*** Material to process Section Begins ***
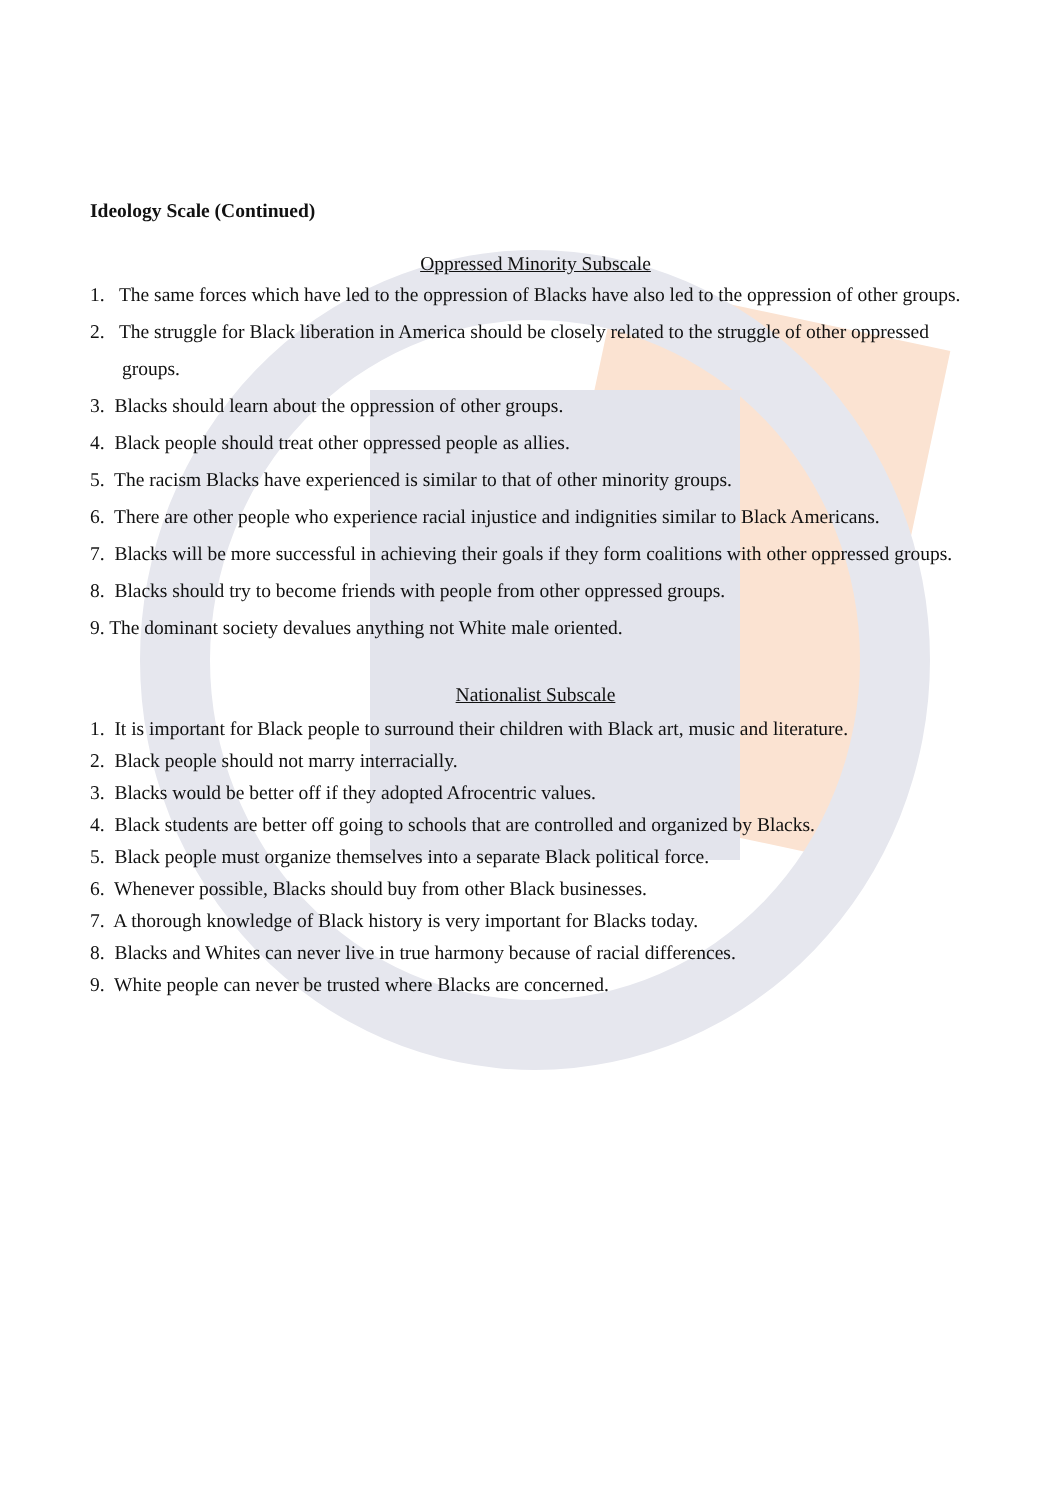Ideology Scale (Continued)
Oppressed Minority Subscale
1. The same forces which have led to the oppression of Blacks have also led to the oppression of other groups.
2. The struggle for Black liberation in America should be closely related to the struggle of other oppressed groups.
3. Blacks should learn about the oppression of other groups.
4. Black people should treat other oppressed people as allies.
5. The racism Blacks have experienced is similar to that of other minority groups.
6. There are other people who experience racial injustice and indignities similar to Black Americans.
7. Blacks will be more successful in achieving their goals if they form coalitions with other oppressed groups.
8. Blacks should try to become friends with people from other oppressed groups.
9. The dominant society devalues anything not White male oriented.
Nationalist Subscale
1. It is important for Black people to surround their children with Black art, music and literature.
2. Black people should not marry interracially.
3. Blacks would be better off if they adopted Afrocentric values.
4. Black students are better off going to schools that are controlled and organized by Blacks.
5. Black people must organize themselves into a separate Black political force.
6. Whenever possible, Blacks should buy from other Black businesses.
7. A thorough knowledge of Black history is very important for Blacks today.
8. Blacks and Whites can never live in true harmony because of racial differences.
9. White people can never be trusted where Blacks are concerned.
*** Material to process Section Ends ***
*** Material to process Section Begins ***
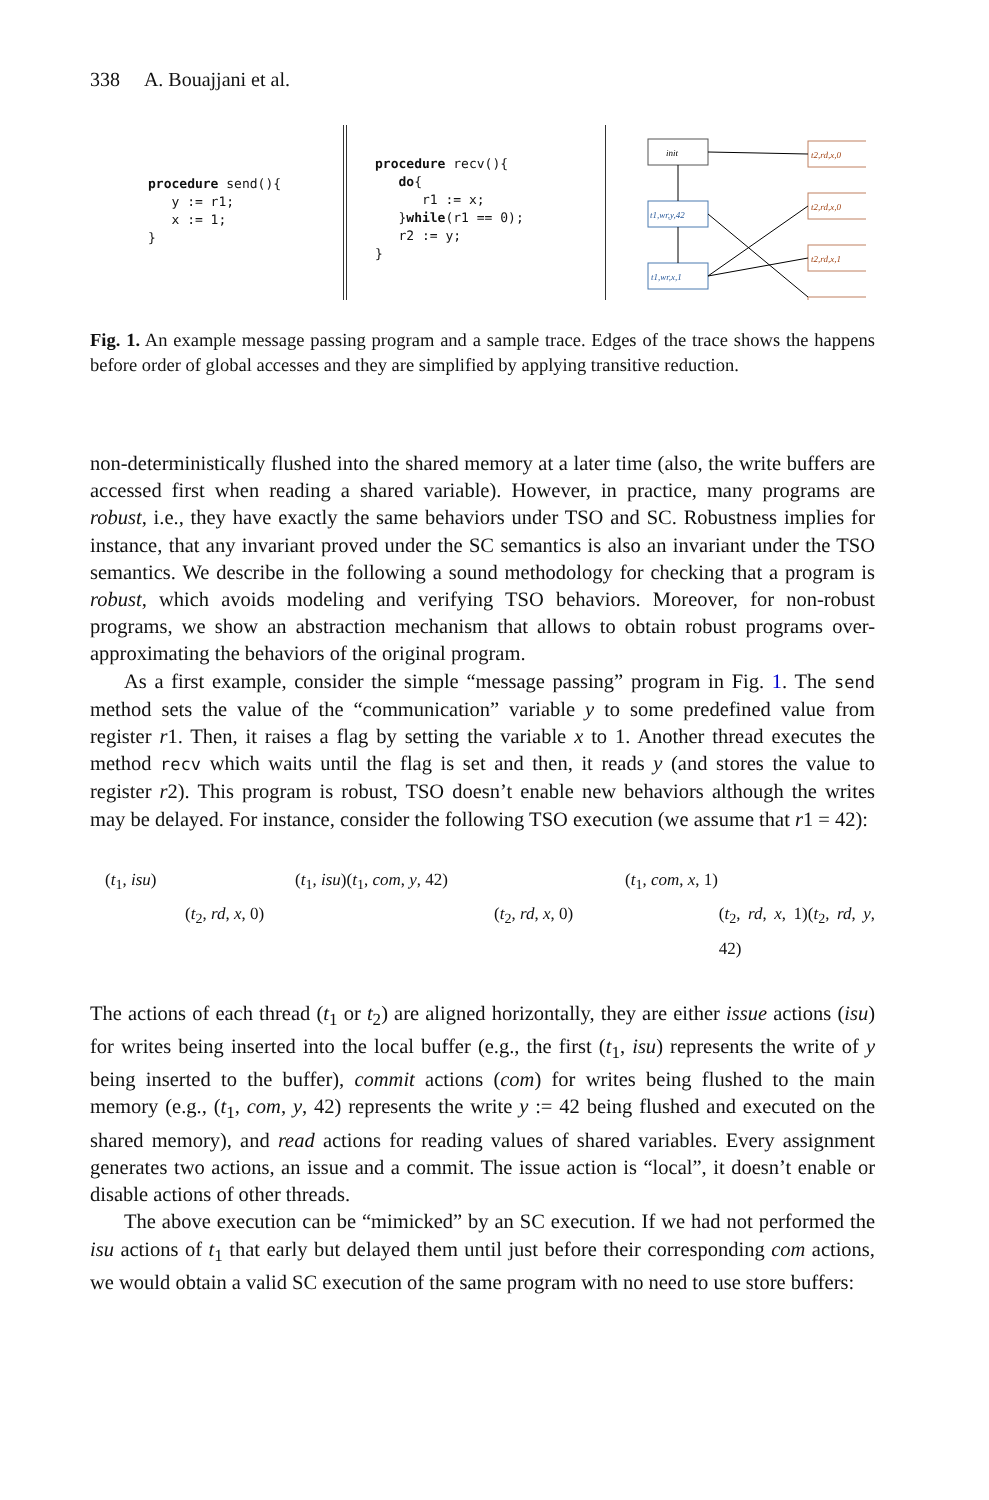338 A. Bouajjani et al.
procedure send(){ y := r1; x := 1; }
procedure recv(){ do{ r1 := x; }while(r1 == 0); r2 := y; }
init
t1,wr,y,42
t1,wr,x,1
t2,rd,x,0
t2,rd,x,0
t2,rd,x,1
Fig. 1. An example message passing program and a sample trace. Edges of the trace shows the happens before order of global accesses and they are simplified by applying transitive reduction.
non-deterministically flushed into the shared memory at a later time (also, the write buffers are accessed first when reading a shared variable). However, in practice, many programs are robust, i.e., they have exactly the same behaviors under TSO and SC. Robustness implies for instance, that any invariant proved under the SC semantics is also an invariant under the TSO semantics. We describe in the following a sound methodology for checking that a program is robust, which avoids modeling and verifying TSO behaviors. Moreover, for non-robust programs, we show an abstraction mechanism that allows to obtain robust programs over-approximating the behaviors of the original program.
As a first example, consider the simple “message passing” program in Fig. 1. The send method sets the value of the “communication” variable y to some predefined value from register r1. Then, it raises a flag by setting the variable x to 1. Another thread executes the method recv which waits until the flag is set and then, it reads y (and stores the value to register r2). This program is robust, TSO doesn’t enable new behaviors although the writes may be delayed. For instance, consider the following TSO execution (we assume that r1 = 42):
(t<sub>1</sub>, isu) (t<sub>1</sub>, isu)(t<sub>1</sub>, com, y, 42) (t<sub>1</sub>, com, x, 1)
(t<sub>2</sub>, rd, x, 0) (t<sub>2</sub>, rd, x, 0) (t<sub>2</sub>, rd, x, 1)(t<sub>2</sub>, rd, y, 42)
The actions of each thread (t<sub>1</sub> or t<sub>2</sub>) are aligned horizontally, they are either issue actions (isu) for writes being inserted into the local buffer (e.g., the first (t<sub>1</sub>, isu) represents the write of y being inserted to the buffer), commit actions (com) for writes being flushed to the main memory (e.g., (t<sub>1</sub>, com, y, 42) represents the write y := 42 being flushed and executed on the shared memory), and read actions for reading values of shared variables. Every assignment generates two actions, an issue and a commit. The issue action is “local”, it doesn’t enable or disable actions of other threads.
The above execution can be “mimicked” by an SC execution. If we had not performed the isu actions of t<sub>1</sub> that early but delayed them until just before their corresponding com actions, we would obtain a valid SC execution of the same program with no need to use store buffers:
*** Material to process Section Ends ***
What lines in the entries contain "would"? Report each one by copying it.

3. Blacks would be better off if they adopted Afrocentric values.
The above execution can be “mimicked” by an SC execution. If we had not performed the isu actions of t<sub>1</sub> that early but delayed them until just before their corresponding com actions, we would obtain a valid SC execution of the same program with no need to use store buffers:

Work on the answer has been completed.